PROBLEM DETAILS
Which lines of the records contain the word "pixels"? Show each of them.

RECORDS SHOWN
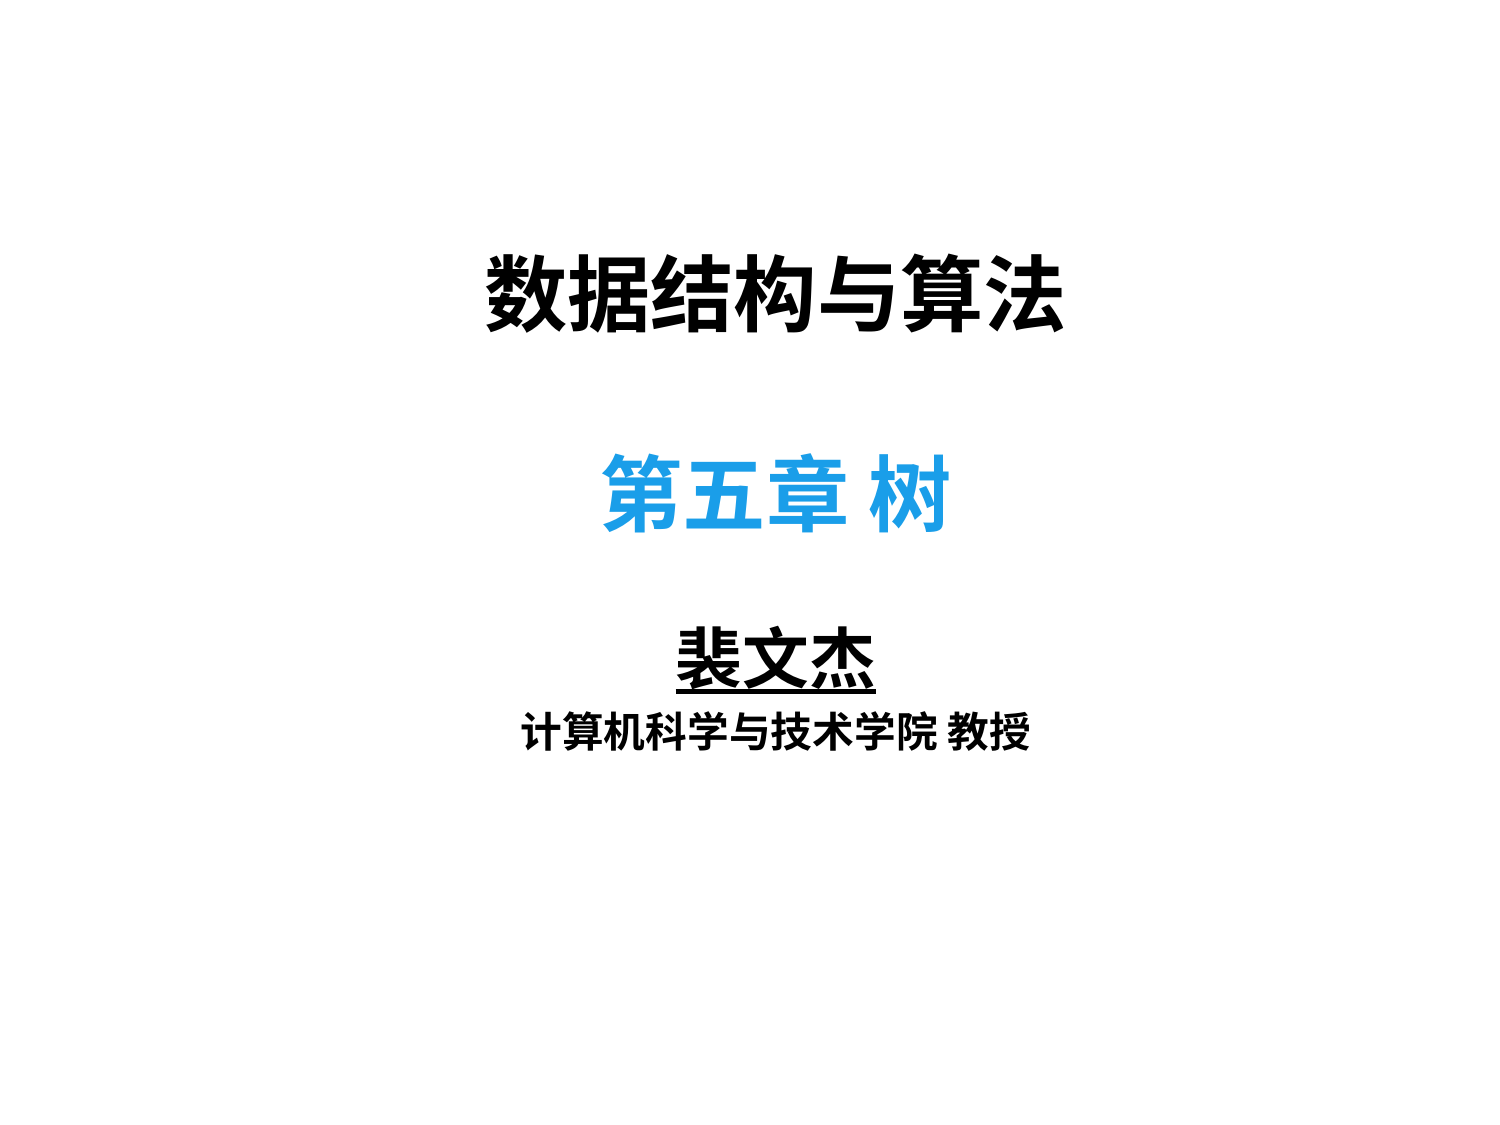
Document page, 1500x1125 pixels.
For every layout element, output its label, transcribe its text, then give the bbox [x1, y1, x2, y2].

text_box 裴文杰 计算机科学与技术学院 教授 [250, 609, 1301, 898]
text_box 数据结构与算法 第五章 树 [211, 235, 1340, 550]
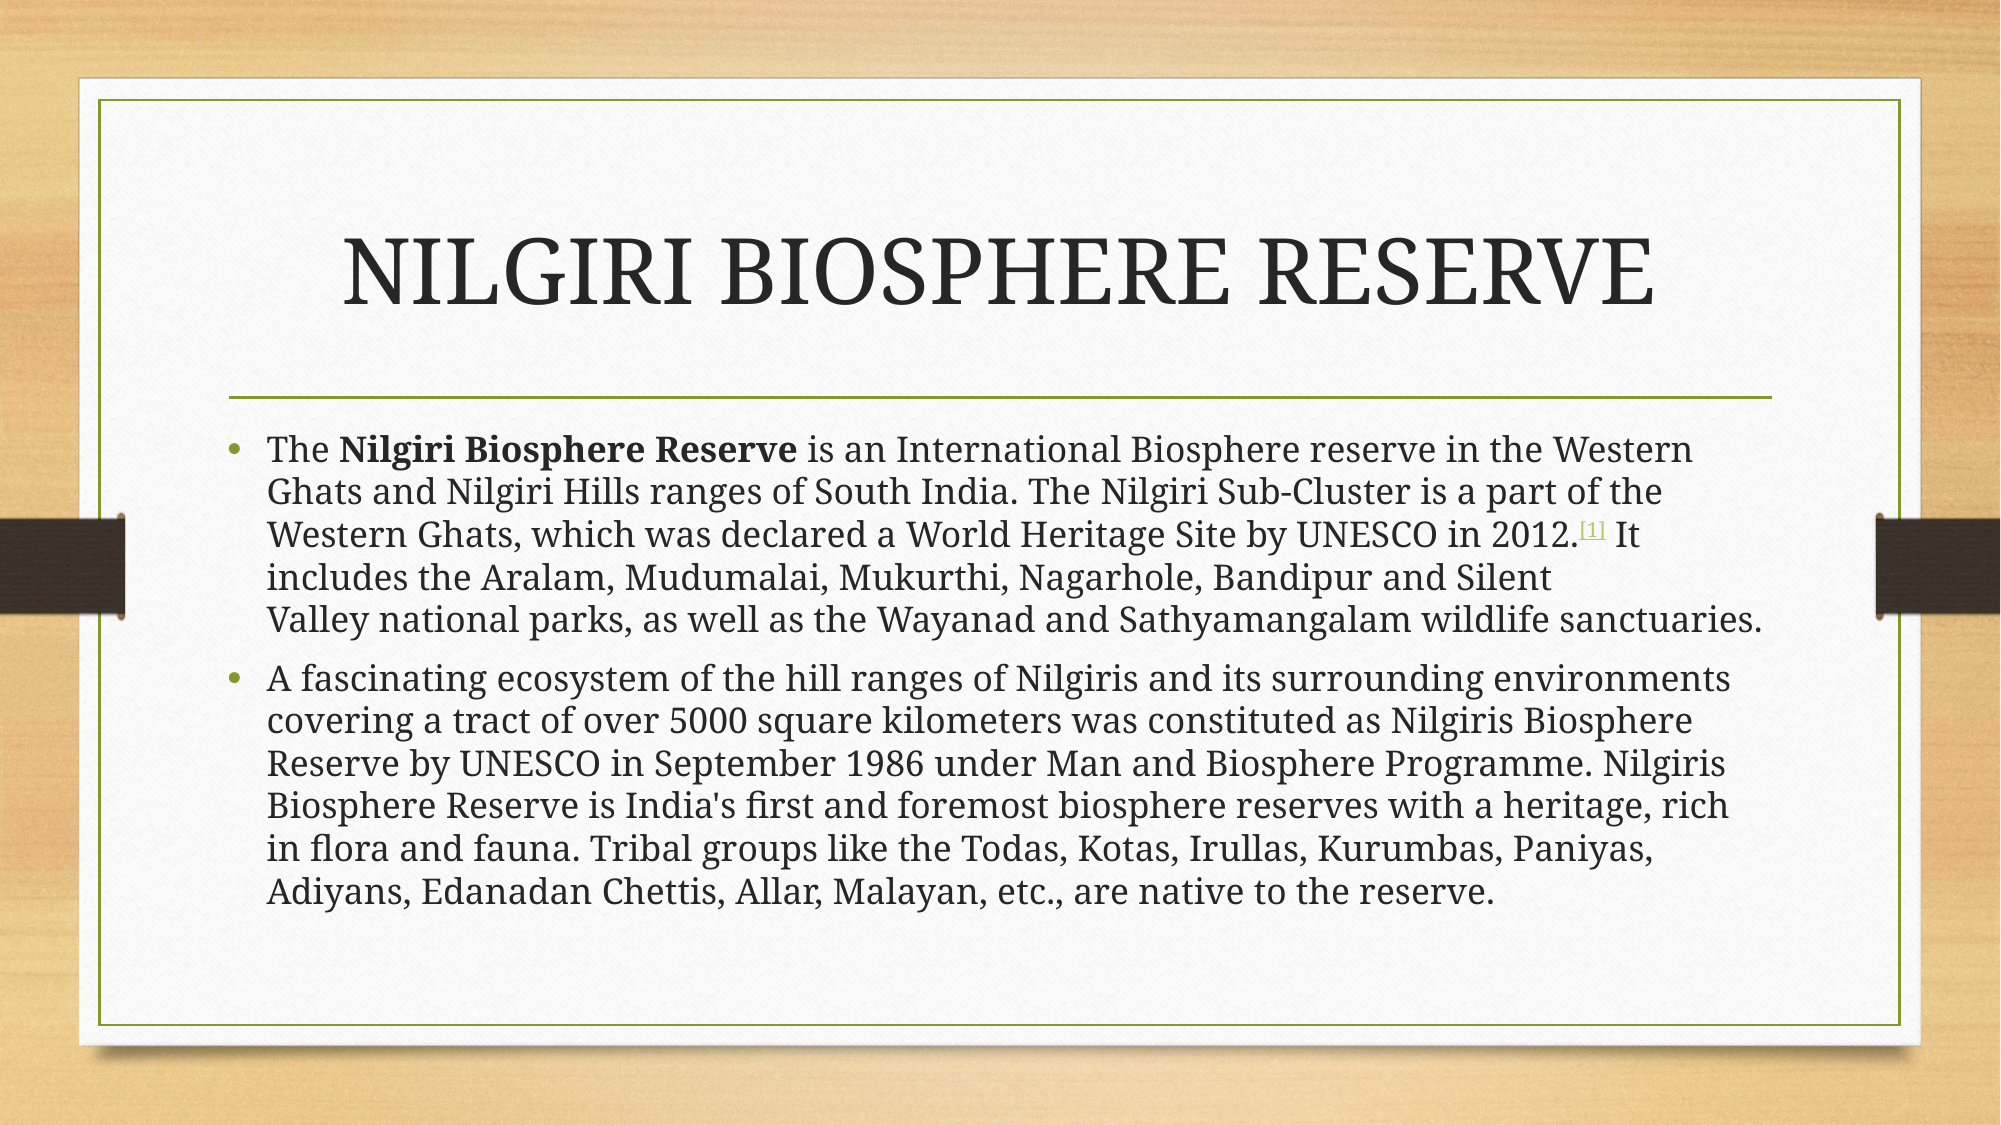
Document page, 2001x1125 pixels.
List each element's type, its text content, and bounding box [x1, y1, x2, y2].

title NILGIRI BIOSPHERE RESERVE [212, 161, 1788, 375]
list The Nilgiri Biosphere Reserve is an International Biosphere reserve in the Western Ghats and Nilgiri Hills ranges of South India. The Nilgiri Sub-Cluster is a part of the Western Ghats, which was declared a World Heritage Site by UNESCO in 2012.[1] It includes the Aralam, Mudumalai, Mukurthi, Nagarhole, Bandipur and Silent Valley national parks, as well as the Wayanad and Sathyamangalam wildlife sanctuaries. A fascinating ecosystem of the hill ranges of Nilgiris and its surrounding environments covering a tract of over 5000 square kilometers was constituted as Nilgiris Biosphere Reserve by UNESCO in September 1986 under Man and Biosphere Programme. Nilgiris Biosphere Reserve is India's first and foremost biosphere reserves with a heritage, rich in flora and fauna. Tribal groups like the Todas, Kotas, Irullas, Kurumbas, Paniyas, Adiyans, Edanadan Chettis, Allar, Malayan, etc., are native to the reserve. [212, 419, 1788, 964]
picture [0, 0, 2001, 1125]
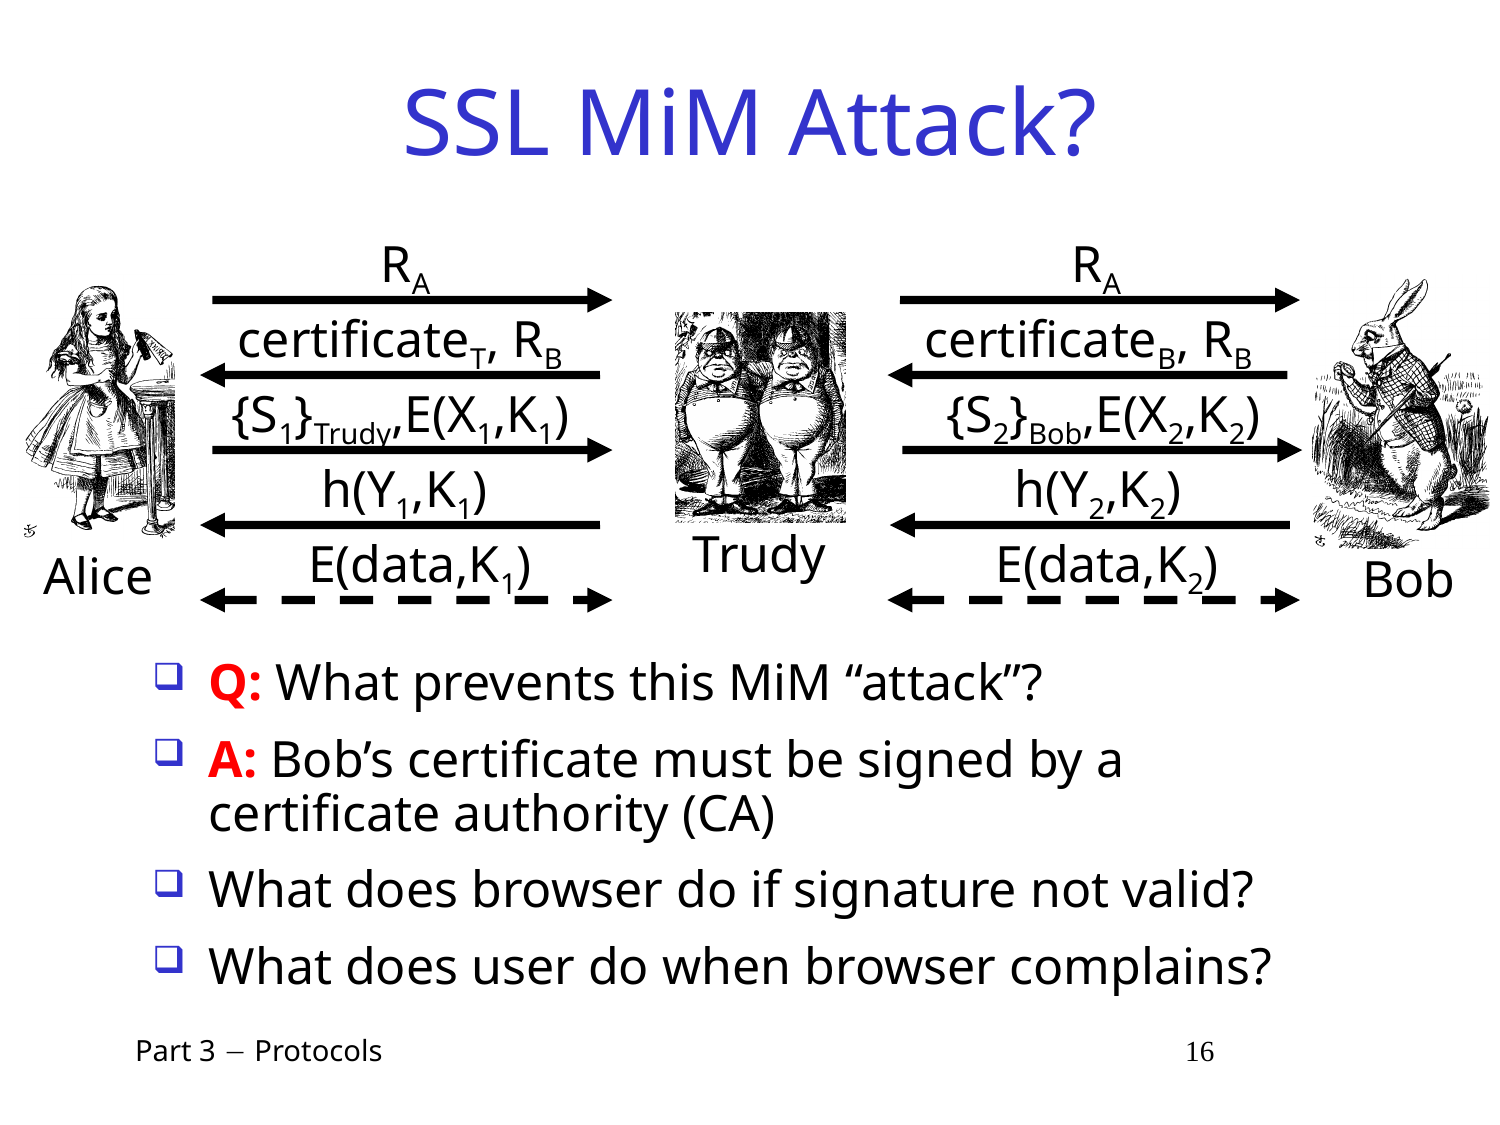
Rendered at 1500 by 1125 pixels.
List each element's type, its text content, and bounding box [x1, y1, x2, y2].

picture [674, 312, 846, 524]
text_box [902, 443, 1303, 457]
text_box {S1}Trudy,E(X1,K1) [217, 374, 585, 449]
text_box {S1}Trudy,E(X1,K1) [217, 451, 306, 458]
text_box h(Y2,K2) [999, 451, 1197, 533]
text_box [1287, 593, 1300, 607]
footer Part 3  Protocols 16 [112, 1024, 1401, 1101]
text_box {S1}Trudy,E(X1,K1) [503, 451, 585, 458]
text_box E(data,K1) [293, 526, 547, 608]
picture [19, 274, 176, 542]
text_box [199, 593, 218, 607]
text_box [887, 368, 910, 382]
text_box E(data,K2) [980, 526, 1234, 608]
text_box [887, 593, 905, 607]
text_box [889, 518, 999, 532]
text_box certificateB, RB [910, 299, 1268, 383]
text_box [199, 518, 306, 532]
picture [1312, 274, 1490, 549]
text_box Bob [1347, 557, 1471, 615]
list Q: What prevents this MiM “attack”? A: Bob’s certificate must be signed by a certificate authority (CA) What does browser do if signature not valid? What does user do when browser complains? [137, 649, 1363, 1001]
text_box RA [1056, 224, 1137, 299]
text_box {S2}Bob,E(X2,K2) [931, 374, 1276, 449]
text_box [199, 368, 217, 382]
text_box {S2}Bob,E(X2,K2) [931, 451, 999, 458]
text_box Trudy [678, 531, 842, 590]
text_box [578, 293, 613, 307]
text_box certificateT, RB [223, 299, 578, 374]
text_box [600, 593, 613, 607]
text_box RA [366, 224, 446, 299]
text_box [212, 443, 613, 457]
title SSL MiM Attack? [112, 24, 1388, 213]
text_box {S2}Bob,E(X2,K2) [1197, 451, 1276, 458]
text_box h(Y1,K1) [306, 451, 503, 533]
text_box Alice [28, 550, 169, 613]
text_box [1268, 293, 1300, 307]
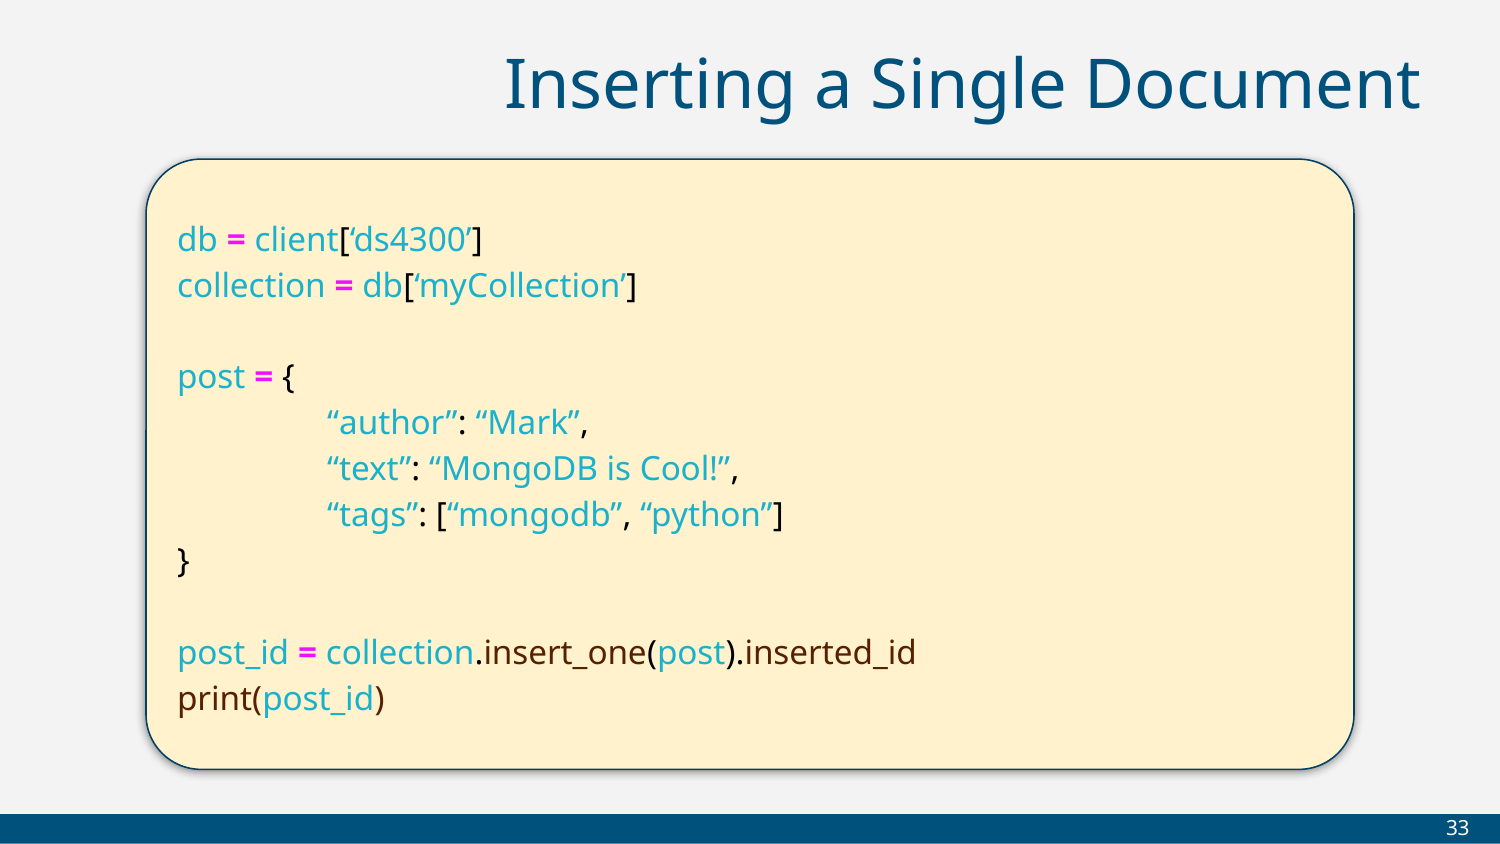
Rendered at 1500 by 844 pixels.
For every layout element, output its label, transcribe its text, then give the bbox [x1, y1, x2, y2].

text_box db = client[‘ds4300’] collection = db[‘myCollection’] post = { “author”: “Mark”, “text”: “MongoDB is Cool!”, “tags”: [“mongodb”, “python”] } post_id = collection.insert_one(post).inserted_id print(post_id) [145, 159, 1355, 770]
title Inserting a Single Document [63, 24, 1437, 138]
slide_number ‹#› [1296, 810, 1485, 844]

TASK RESPONSE
Document page, 1500x1125 pixels.
Document page, 2001x1125 pixels.
Rendered at 1500 by 1125 pixels.
Rendered at 1500 by 844 pixels.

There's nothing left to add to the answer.